Houellebecq: „Es ist eben ein neuartiger Roman"

„W. Z.": Wie war dein erster Eindruck von dem Buch?

Leopold Federmair: Anfangs hatte ich Schwierigkeiten, gewisse Aspekte zu akzeptieren, das betrifft vor allem den Trash-Aspekt, daß man manchmal schwer sagen kann, ob es absichtlich schlecht
geschrieben ist oder ob es besonders schlau geschrieben ist. Es gibt parodistische Passagen, in denen er vielleicht nicht unbedingt einen konkreten Autor, aber bestimmte Genres parodiert, was den
Effekt hat, daß er überhaupt die Genres aufbricht und somit schwer einordenbar wird. Es ist eben ein neuartiger Roman, der letztendlich von vielen Lesern eine Umstellung verlangt.

Beispielsweise parodiert er die Tierfabel. Es gibt ganz offensichtlich eine Anknüpfung an La Fontaine. Er schreibt diese Tierfabel einerseits klar in dieser Tradition, andererseits auf eine ganz
abstruse und absurde Weise. Letztendlich ermöglicht sie jedoch einen kleinen Erkenntnisgewinn, wirft ein Licht auf den gesamten Roman, auf die hauptsächliche Geschichte. Aber der Leser wird vorerst
verunsichert und nicht von vornherein in seinen Lesegewohnheiten bestärkt. Diese Literatur ist für mich sehr oft, nicht immer, aber sehr oft interessanter als eine ordentlich erzählte Literatur.

„W. Z.": Hast du das Gefühl, wir haben es hier mit etwas Neuem zu tun?

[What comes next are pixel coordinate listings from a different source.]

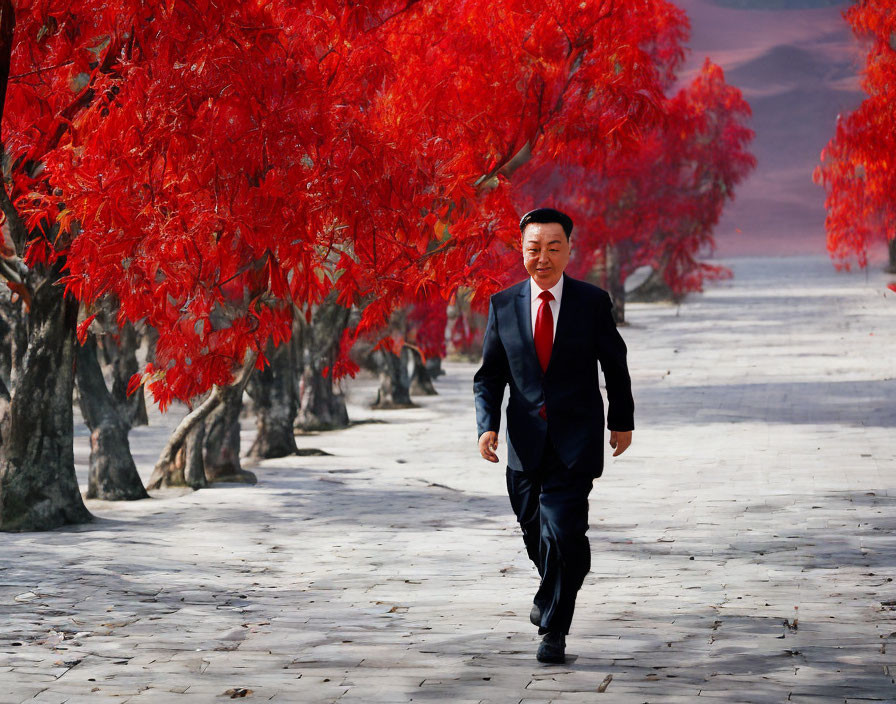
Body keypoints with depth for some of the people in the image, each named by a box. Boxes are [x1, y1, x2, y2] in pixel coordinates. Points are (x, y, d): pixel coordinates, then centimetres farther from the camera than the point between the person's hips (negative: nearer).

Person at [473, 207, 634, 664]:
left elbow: (615, 366, 9)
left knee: (562, 531, -14)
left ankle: (554, 630, -3)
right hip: (526, 438, 3)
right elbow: (489, 375, 6)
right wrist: (487, 424, -9)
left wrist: (622, 421, 15)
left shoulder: (593, 302, -3)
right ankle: (555, 592, 47)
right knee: (534, 530, 15)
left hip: (576, 437, -3)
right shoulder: (503, 306, 2)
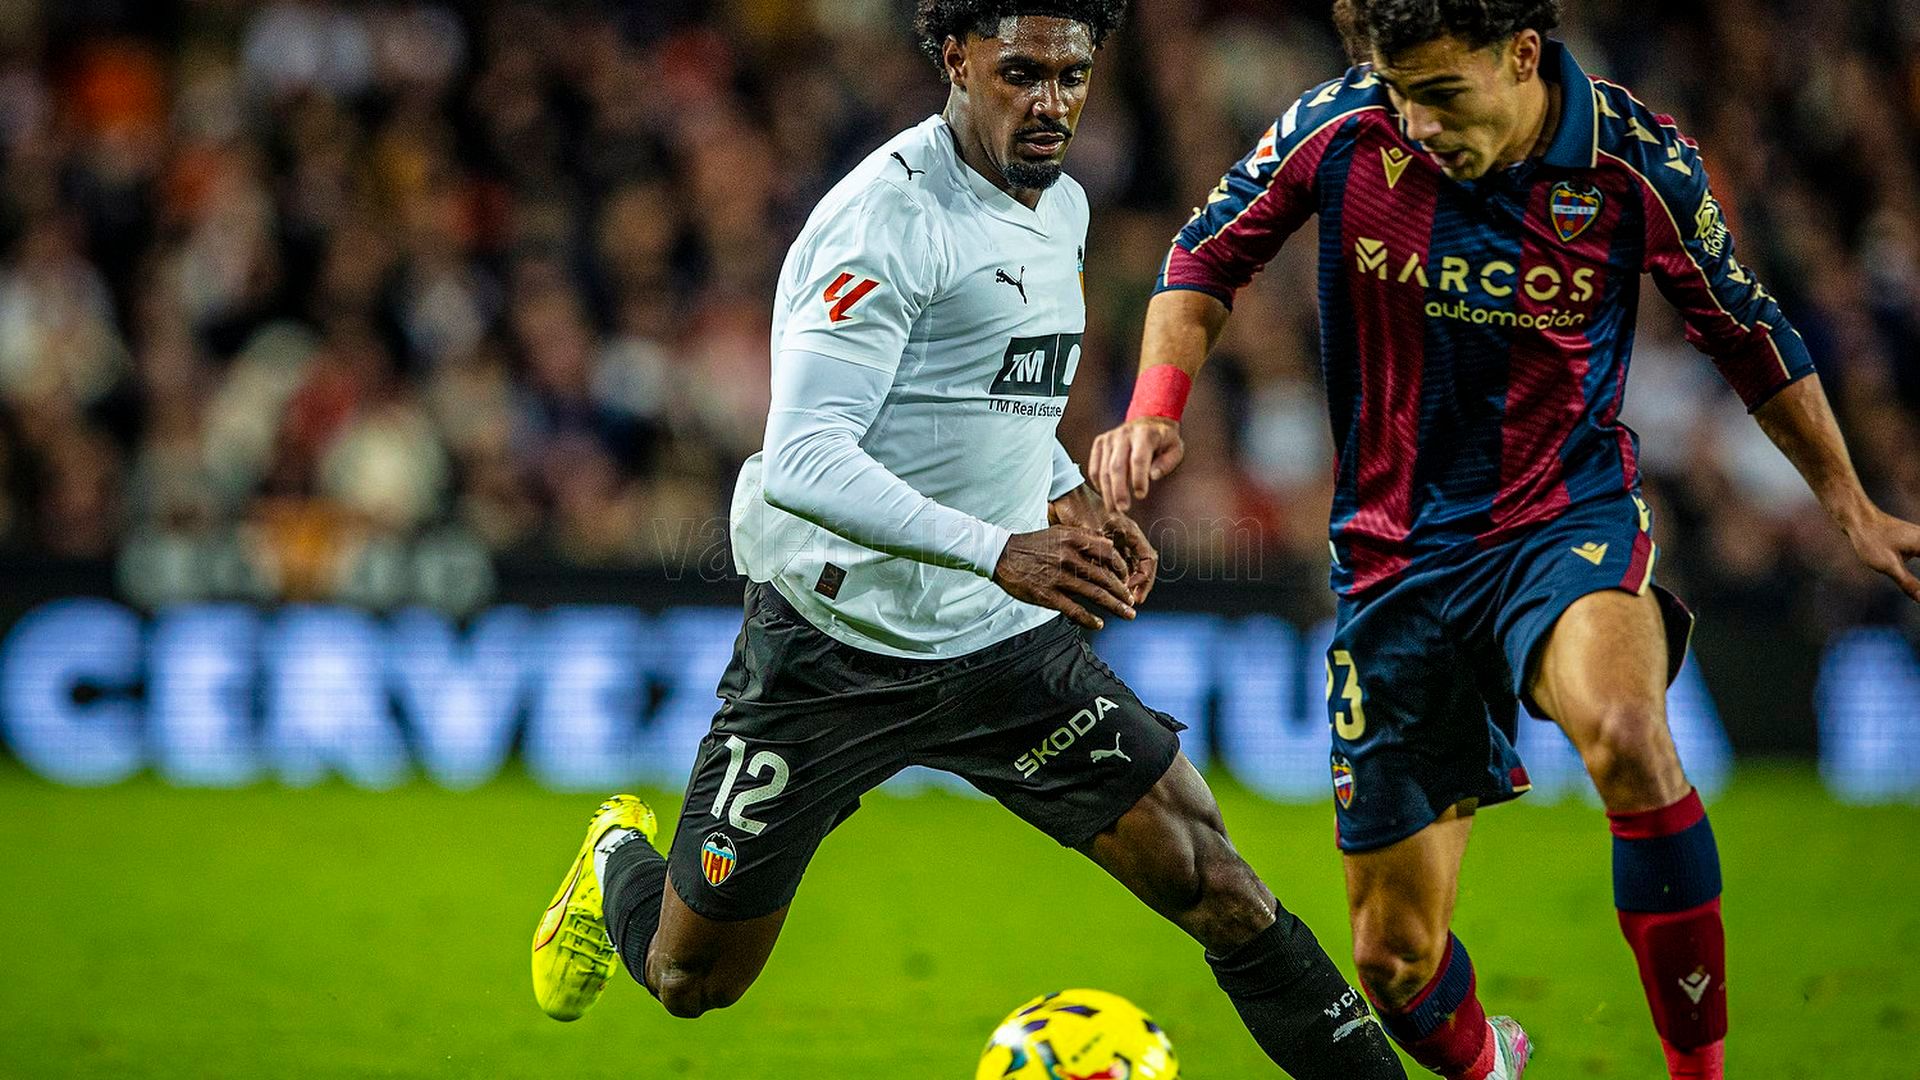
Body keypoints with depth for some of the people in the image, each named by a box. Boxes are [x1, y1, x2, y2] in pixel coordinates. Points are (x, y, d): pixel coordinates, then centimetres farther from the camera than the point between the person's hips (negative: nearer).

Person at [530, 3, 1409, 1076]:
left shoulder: (1063, 206, 8)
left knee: (1213, 883, -7)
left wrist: (1073, 498, 9)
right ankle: (617, 861, 42)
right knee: (693, 978, 8)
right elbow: (801, 460, -28)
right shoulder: (889, 215, -19)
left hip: (1006, 641, 6)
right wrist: (1000, 552, -36)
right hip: (835, 644, -6)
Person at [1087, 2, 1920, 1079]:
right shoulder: (1339, 129, -10)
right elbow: (1207, 257, 6)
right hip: (1398, 553, 2)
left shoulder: (1638, 161, -11)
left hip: (1570, 521, -2)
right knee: (1395, 955, 5)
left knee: (1626, 731, -38)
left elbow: (1748, 331, 5)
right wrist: (1155, 412, -9)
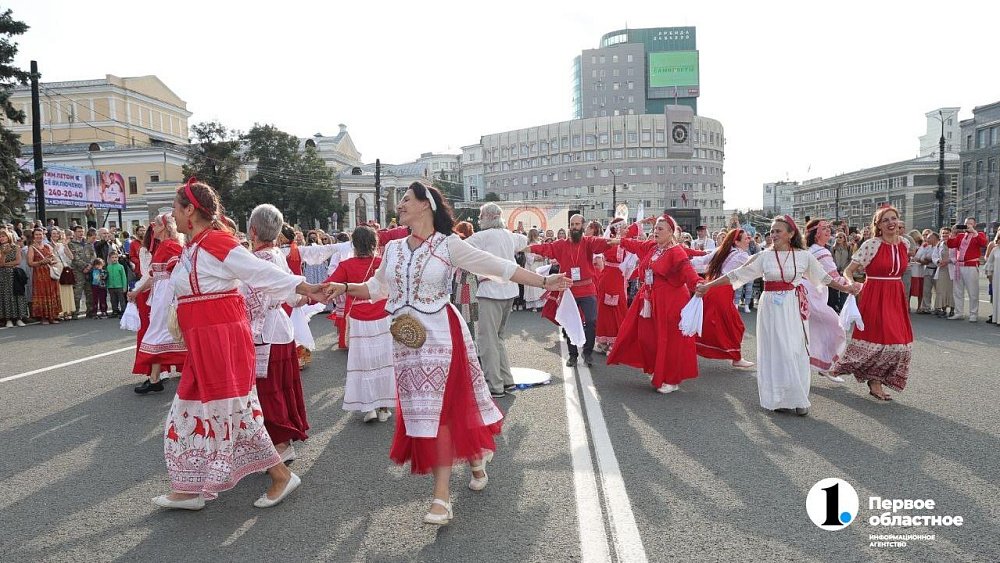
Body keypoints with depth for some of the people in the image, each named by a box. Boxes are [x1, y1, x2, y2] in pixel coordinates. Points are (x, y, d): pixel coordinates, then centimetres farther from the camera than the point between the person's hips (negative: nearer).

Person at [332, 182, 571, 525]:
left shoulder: (449, 245, -6)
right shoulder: (393, 248, 10)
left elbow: (498, 267, -7)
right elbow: (377, 287, 20)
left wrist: (543, 282, -10)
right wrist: (344, 288, 6)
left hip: (440, 336, -5)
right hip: (407, 340, 5)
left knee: (442, 408, -5)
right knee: (421, 411, 6)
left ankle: (442, 496, 6)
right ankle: (475, 459, 24)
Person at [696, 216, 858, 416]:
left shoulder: (804, 256, 2)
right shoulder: (764, 256, 0)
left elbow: (823, 277, 15)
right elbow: (736, 274, 0)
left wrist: (844, 288, 15)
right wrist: (708, 285, -3)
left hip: (793, 308, 0)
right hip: (771, 307, 0)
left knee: (795, 351, 1)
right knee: (775, 352, 2)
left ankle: (798, 399, 13)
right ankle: (779, 399, 12)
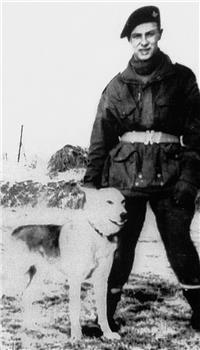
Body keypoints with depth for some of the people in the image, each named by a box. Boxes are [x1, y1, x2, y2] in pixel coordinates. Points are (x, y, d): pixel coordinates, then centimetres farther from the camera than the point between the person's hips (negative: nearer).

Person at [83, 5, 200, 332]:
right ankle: (106, 314, 13)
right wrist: (91, 181, 1)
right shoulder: (117, 85, 9)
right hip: (125, 175, 1)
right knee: (121, 245, 1)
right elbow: (100, 137, 8)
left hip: (170, 175, -1)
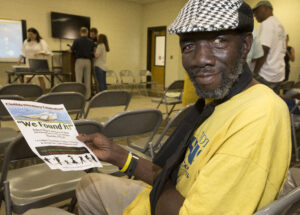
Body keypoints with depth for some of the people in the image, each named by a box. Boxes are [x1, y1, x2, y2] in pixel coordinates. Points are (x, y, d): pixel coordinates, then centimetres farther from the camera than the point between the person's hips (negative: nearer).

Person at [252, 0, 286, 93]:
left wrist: (255, 72, -15)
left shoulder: (267, 23, -9)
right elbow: (281, 50, 20)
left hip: (266, 75, -9)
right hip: (278, 74, 9)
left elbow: (264, 50, -19)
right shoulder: (279, 25, 19)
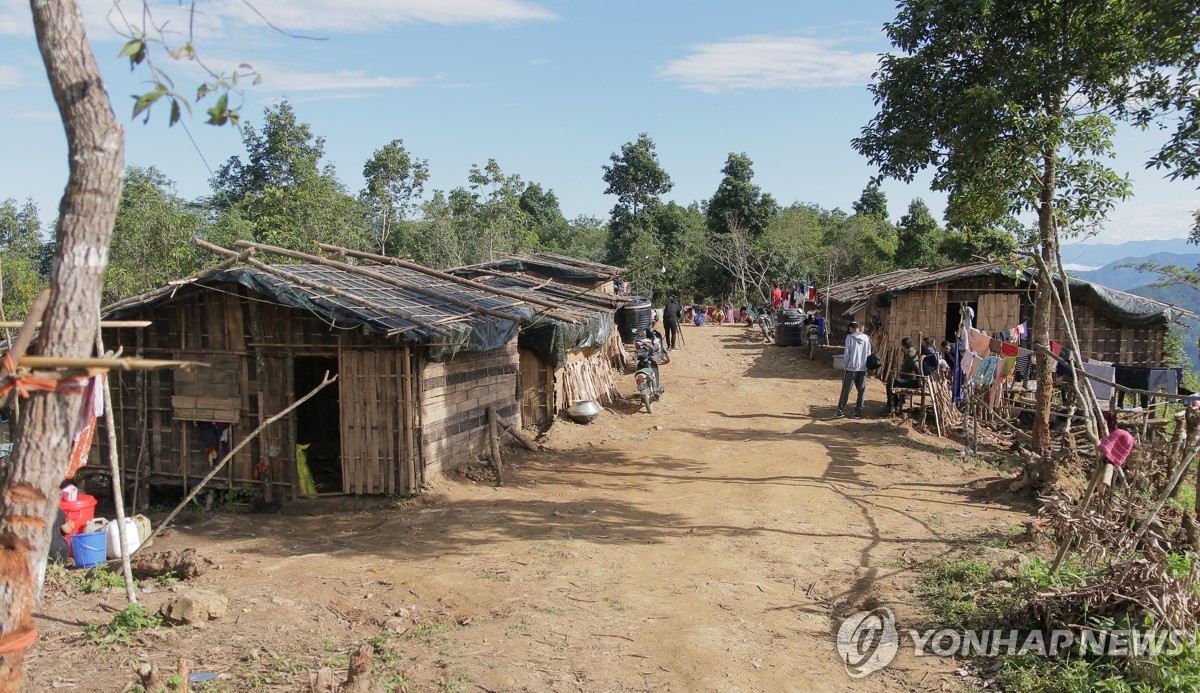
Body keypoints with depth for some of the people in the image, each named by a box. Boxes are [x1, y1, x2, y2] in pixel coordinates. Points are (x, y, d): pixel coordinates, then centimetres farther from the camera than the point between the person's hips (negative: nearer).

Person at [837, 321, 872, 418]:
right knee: (861, 391, 9)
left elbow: (847, 354, -8)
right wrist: (866, 365, 17)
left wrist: (844, 364, 4)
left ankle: (840, 411, 6)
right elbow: (869, 354, 8)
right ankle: (858, 412, 11)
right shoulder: (866, 338, 4)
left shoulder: (849, 338, -8)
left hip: (851, 368, -3)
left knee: (845, 390, 4)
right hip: (863, 368, 3)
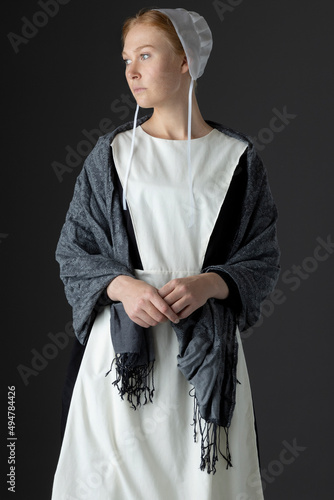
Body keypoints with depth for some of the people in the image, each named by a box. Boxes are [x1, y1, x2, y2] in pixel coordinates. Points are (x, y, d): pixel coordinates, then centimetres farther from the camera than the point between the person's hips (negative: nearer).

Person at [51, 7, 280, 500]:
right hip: (123, 348, 1)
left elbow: (263, 260, 3)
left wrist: (208, 284, -16)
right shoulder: (112, 153, 5)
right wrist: (123, 286, -15)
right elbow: (73, 250, 4)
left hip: (208, 352, 0)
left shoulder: (237, 158, 3)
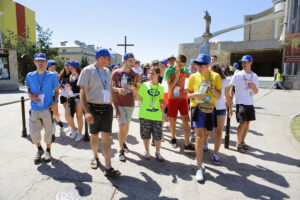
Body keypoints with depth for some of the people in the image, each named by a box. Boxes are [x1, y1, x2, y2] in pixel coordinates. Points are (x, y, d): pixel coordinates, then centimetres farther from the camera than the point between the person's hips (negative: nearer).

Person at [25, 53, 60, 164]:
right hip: (34, 109, 2)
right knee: (33, 132, 4)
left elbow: (56, 90, 5)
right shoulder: (30, 76, 4)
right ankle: (39, 149, 32)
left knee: (48, 131, 9)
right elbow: (28, 89, 14)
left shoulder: (52, 75, -2)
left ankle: (48, 151, 31)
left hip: (48, 108, -2)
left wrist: (56, 101, -9)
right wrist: (31, 95, -8)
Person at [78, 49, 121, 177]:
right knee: (94, 135, 13)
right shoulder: (87, 70, -7)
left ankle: (108, 168, -2)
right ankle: (95, 157, 38)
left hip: (107, 108, 3)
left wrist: (111, 106, 15)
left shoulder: (107, 72, 11)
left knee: (106, 136, -3)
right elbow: (82, 92, -13)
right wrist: (86, 112, -22)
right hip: (94, 107, -3)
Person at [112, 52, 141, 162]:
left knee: (127, 124, 14)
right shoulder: (116, 73, -2)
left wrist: (130, 87, -16)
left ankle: (124, 143, 37)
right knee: (122, 125, -7)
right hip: (119, 103, -3)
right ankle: (121, 150, 1)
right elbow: (110, 87, 2)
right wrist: (118, 89, -19)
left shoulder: (134, 74, 5)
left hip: (130, 103, 3)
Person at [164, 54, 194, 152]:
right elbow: (170, 86, -13)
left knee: (185, 119, -7)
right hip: (172, 98, -1)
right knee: (172, 120, 7)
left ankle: (187, 145, -5)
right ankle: (173, 138, 33)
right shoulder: (169, 70, -7)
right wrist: (177, 75, -20)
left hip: (183, 98, 2)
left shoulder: (185, 70, 2)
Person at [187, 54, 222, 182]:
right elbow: (188, 94, 7)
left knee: (206, 135, 15)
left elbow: (218, 96, -1)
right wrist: (194, 94, -15)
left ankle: (198, 156, 41)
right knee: (199, 137, -11)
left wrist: (211, 86, -17)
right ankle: (199, 168, -3)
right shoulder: (193, 77, 1)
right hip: (197, 108, -2)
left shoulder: (215, 76, 1)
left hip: (210, 109, 3)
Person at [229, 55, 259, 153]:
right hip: (241, 103, -5)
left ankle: (242, 141, 26)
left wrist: (253, 85, -13)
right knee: (243, 123, -9)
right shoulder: (238, 75, -6)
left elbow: (256, 92, 6)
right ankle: (238, 143, 7)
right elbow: (229, 87, -6)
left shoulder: (254, 76, 7)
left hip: (250, 103, 5)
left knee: (247, 123, 10)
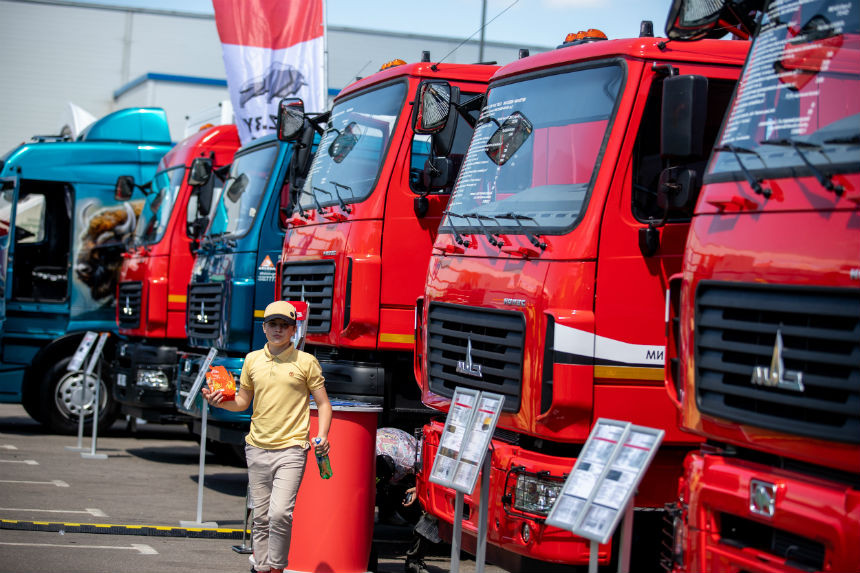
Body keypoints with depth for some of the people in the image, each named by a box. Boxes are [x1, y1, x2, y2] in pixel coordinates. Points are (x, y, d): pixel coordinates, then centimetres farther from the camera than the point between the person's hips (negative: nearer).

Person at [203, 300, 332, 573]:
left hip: (291, 448, -4)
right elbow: (243, 402, 19)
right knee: (260, 517, 8)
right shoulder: (252, 360, 11)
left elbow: (323, 403, 3)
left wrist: (322, 435, -12)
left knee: (280, 513, -17)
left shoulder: (306, 362, 1)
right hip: (257, 448, 4)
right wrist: (221, 402, -2)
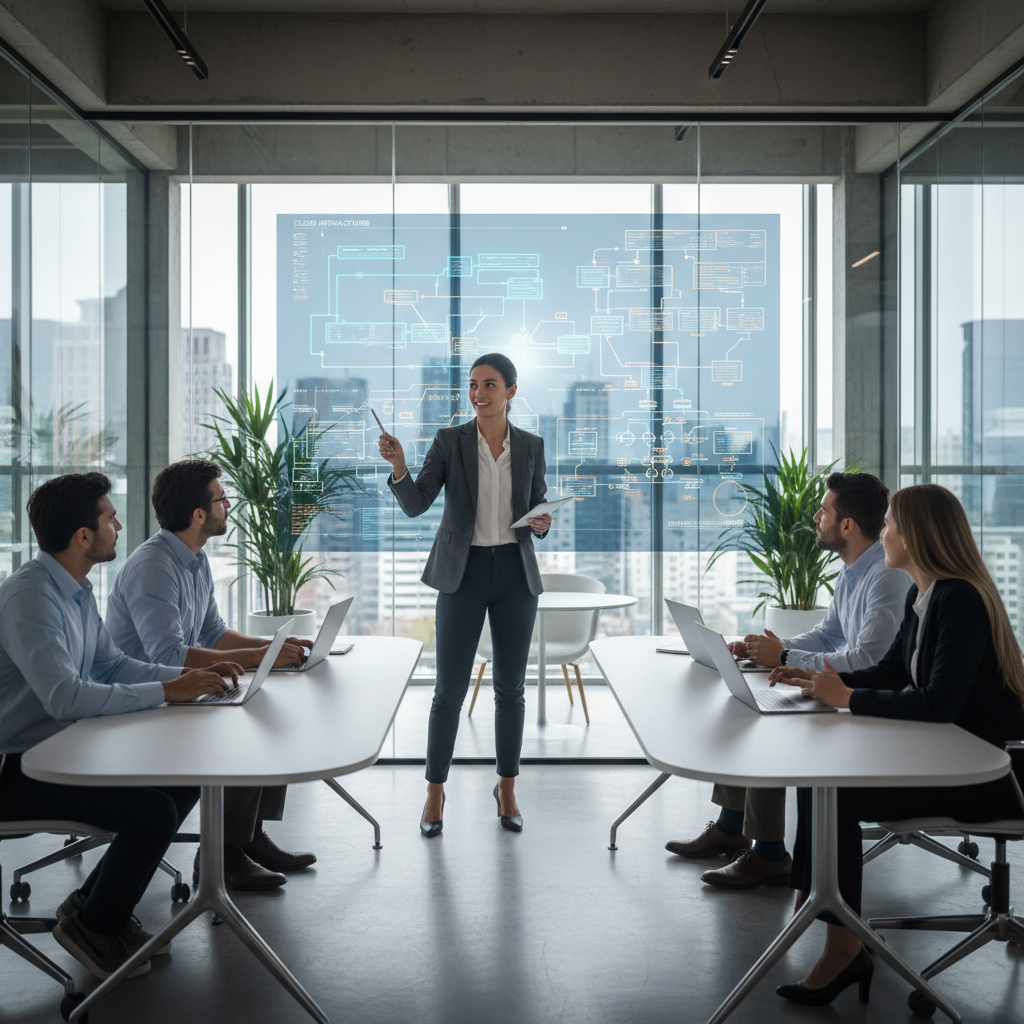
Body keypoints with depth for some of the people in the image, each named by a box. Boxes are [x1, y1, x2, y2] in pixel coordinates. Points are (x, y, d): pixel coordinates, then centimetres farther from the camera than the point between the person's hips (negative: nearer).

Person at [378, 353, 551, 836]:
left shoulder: (531, 446, 4)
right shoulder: (450, 441, -3)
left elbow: (538, 513, 11)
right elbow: (416, 504, -11)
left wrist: (541, 523, -12)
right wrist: (398, 465, -29)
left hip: (516, 572, 2)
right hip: (464, 573, -2)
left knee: (511, 687, 9)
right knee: (450, 689, 0)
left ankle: (506, 787, 25)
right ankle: (435, 791, 17)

Federmair: Ja, ich könnte es mit nichts vergleichen. Ich sehe hier keine bestimmte Traditionslinie. Houellebecq verwendet Material und dreht es durch seinen literarischen Fleischwolf. Es gibt
weder Imitation noch Anlehnung.

„W. Z.": Liegt nicht beispielsweise die Assoziation mit Camus „Der Fremde" nahe?

Federmair: Während des Übersetzens habe ich nicht daran gedacht, aber wenn du es sagst, merke ich, daß diese Parallele möglich wäre. Nur ist die Machart wieder ganz anders. Die Stimmung und die
Atmosphäre ist in mancher Hinsicht ähnlich, z. T. auch die Präsentation der Handlung, einerseits zurückhaltend und andererseits doch sehr erschütternd. Houellebecq ist aber bestimmt kein
Existentialist. Darüber hinaus gibt es bei Camus keine Stilschwankungen, bei ihm aber dauernd. Teilweise ist es ein sehr trockenes Erzählen, sehr gegenwartsbezogen, ein die Dinge direkt benennendes,
manchmal ist es aber sehr überhöht, pathetisch, ganz konträr zu dem trockenen Stil, der mehr oder weniger dominiert.

„W. Z.": Steht dahinter ein philosophisches Konzept?

Federmair: Es ist sicherlich ein weniger geschlossenes Denken. Man kann zwar feststellen, welches Denken hinter bestimmten Fragmenten steht, dennoch hat es etwas Multiformes. Es wird vielleicht
Kritiker geben, die sagen werden, es fehlt. Für mich fehlt es nicht.

„W. Z.": Manche haben bereits gesagt, er wäre ein Nihilist.

Federmair: Ich würde es nicht sagen, denn er macht es sich nie einfach. Ich glaube, daß es in dem Roman Stellen gibt, ganze Kapitel, die von einem starken Bedürfnis nach Menschlichkeit, nach
menschlichem Umgang, nach einer besseren Art von Kommunikation, nicht in technischer Hinsicht, sondern zwischenmenschlicher Kommunikation, getragen sind. Und so eine Sehnsucht steht hinter seinem
antisozialen Haß, der sich gegen alle Gesellschaften richten mag. In einzelnen Erzählpassagen wird schon klar, daß er sich eigentlich gegen eine kapitalistische, neoliberale Kultur richtet, wobei das
Ökonomische immer wieder reinkommt.

Mit Leopold Federmair sprach Manuel Chemineau.